Monitoring and Metrics
Prometheus Metrics
cert-manager exposes various Prometheus metrics that help monitor the health and performance of your certificate management system:
- Certificate Metrics
# Certificate expiration timestamp in seconds since epoch
certmanager_certificate_expiration_timestamp_seconds
# Certificate ready status (1 for ready, 0 for not ready)
certmanager_certificate_ready_status
# Time until certificate renewal
certmanager_certificate_renewal_timestamp_seconds
- ACME Client Metrics
# Total number of ACME HTTP01 challenges
certmanager_http01_challenges_total
# ACME DNS01 challenge processing time
certmanager_dns01_challenge_duration_seconds
# ACME order processing duration
certmanager_acme_order_processing_seconds
Grafana Dashboard
Here’s an example Grafana dashboard configuration for cert-manager monitoring:
apiVersion: v1
kind: ConfigMap
metadata:
name: cert-manager-dashboard
namespace: monitoring
data:
cert-manager-dashboard.json: |
{
"annotations": {
"list": []
},
"panels": [
{
"title": "Certificates Expiring Soon",
"type": "gauge",
"datasource": "Prometheus",
"targets": [
{
"expr": "sum(certmanager_certificate_expiration_timestamp_seconds - time()) < 604800"
}
]
},
{
"title": "Certificate Renewal Status",
"type": "table",
"datasource": "Prometheus",
"targets": [
{
"expr": "certmanager_certificate_ready_status"
}
]
}
]
}
Alerting Rules
Implement these Prometheus alerting rules to proactively monitor certificate status:
apiVersion: monitoring.coreos.com/v1
kind: PrometheusRule
metadata:
name: cert-manager-alerts
namespace: cert-manager
spec:
groups:
- name: cert-manager
rules:
- alert: CertificateExpiringSoon
expr: |
avg by (name, namespace) (
certmanager_certificate_expiration_timestamp_seconds - time()
) < (21 * 24 * 60 * 60)
for: 1h
labels:
severity: warning
annotations:
summary: "Certificate {{ $labels.name }} in namespace {{ $labels.namespace }} is expiring soon"

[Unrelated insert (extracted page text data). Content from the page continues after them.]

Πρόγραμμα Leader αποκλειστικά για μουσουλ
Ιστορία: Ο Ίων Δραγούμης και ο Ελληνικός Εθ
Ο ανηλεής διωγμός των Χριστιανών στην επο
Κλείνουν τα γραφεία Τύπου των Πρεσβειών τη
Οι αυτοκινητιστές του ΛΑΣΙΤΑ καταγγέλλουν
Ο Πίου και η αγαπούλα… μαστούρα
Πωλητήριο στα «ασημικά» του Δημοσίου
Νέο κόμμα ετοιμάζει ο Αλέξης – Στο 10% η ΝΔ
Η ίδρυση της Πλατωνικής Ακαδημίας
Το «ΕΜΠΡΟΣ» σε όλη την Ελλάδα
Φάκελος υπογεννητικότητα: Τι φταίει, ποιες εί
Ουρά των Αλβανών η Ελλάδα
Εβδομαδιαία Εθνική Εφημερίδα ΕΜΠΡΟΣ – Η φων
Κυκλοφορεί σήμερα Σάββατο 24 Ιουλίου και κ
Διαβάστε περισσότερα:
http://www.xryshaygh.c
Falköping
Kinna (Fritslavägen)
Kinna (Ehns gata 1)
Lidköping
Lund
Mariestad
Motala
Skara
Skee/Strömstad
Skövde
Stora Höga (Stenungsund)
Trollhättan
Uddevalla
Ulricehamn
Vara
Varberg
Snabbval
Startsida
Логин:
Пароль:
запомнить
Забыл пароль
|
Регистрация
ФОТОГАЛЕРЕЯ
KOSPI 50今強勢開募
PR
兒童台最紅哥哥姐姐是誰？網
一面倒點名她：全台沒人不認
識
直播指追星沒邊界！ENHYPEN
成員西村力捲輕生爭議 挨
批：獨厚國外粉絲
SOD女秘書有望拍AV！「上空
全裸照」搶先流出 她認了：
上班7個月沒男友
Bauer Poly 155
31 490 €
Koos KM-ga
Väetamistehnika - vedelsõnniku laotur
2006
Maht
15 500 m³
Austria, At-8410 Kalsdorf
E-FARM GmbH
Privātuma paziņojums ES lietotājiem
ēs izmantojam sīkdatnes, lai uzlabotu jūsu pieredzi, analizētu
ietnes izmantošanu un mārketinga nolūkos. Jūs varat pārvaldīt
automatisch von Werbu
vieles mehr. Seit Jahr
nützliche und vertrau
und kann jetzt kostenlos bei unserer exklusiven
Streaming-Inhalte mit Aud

description: "Certificate will expire in less than 21 days"
- alert: CertificateRenewalFailure
expr: |
increase(certmanager_certificate_renewal_errors_total[2h]) > 0
for: 10m
labels:
severity: critical
annotations:
summary: "Certificate renewal failed for {{ $labels.name }}"

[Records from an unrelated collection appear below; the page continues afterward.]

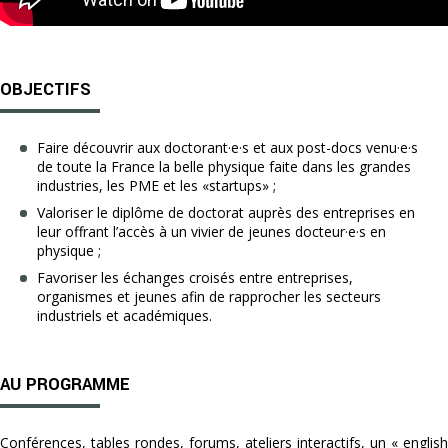
OBJECTIFS
Faire découvrir aux doctorant·e·s et aux post-docs venu·e·s
de toute la France la belle physique faite dans les grandes
industries, les PME et les «startups» ;
Valoriser le diplôme de doctorat auprès des entreprises en
leur offrant l’accès à un vivier de jeunes docteur·e·s en
physique ;
Favoriser les échanges croisés entre entreprises,
organismes et jeunes afin de rapprocher les secteurs
industriels et académiques.
AU PROGRAMME
Conférences, tables rondes, forums, ateliers interactifs, un « english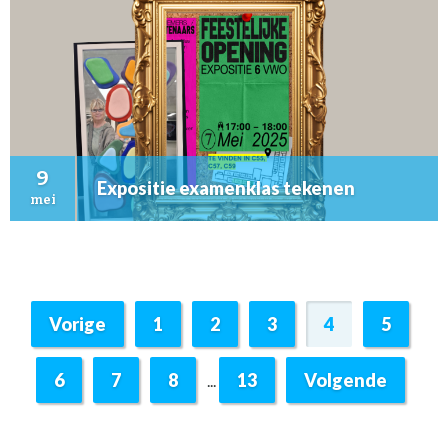
9
Expositie examenklas tekenen
mei
Vorige
1
2
3
4
5
6
7
8
13
Volgende
...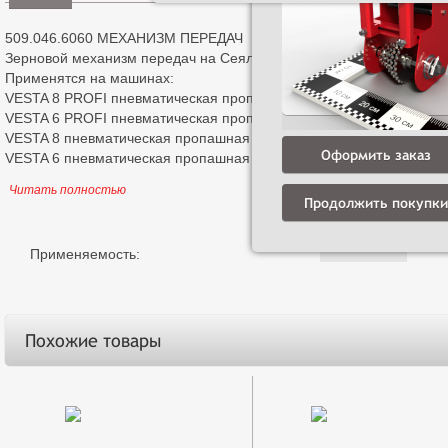
509.046.6060 МЕХАНИЗМ ПЕРЕДАЧ
Зерновой механизм передач на Сеялки серии Веста профи УСП
Применятся на машинах:
VESTA 8 PROFI пневматическая пропашная сеялка
VESTA 6 PROFI пневматическая пропашная сеялка
VESTA 8 пневматическая пропашная сеялка
Оформить заказ
VESTA 6 пневматическая пропашная сеялка
Читать полностью
Продолжить покупки
Применяемость:
Похожие товары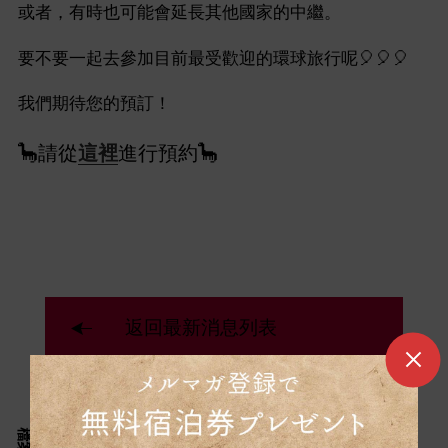
或者，有時也可能會延長其他國家的中繼。
要不要一起去參加目前最受歡迎的環球旅行呢🎈🎈🎈
我們期待您的預訂！
🦕請從
這裡
進行預約🦕
返回最新消息列表
檔案
類別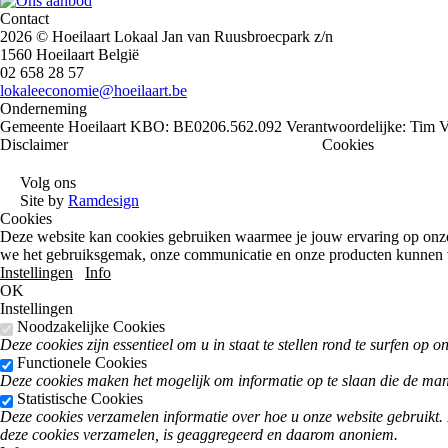
Contact
2026 © Hoeilaart Lokaal
Jan van Ruusbroecpark z/n
1560 Hoeilaart België
02 658 28 57
lokaleeconomie@hoeilaart.be
Onderneming
Gemeente Hoeilaart
KBO: BE0206.562.092
Verantwoordelijke: Tim 
Disclaimer
Privacy policy
Algemene voorwaarden
Cookies
Volg ons
Site by
Ramdesign
Cookies
Deze website kan cookies gebruiken waarmee je jouw ervaring op onze si
we het gebruiksgemak, onze communicatie en onze producten kunnen 
Instellingen
Info
OK
Instellingen
Noodzakelijke Cookies
Deze cookies zijn essentieel om u in staat te stellen rond te surfen op o
Functionele Cookies
Deze cookies maken het mogelijk om informatie op te slaan die de manie
Statistische Cookies
Deze cookies verzamelen informatie over hoe u onze website gebruikt. 
deze cookies verzamelen, is geaggregeerd en daarom anoniem.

description: "Certificate renewal has failed in the last 2 hours"
- alert: CertManagerPodNotReady
expr: |
kube_pod_container_status_ready{namespace="cert-manager"} == 0
for: 5m
labels:
severity: critical
annotations:
summary: "cert-manager pod not ready"
description: "cert-manager pod has not been ready for 5 minutes"
Performance Monitoring
Monitor these key performance indicators:
- Resource Usage
apiVersion: monitoring.coreos.com/v1
kind: PodMonitor
metadata:
name: cert-manager
namespace: cert-manager
spec:
selector:
matchLabels:
app: cert-manager
podMetricsEndpoints:
- port: metrics
interval: 30s
- Key Metrics to Watch
- CPU and Memory usage
- Goroutine count
- Request latency
- Error rates
- Certificate processing time
Logging Configuration
Enhanced logging configuration for better monitoring:
apiVersion: v1
kind: ConfigMap
metadata:
name: cert-manager-config
namespace: cert-manager
data:
config.yaml: |
log-level: debug
feature-gates: AdditionalCertificateOutputFormats=true
metrics:
enabled: true
prometheus:
enabled: true
port: 9402
webhook:
metrics:
enabled: true
port: 9403
controller:
metrics:
enabled: true
port: 9404
Conclusion
cert-manager is a crucial tool for managing certificates in Kubernetes environments. By understanding its architecture, properly configuring Cluster Issuers, and following best practices, you can ensure secure and automated certificate management for your applications.
Remember to:
- Start with staging environments
- Monitor certificate status and metrics
- Plan for high availability
- Keep up with cert-manager updates
- Implement proper backup strategies
- Set up comprehensive monitoring and alerting
These practices will help maintain a robust and secure certificate management system in your Kubernetes clusters.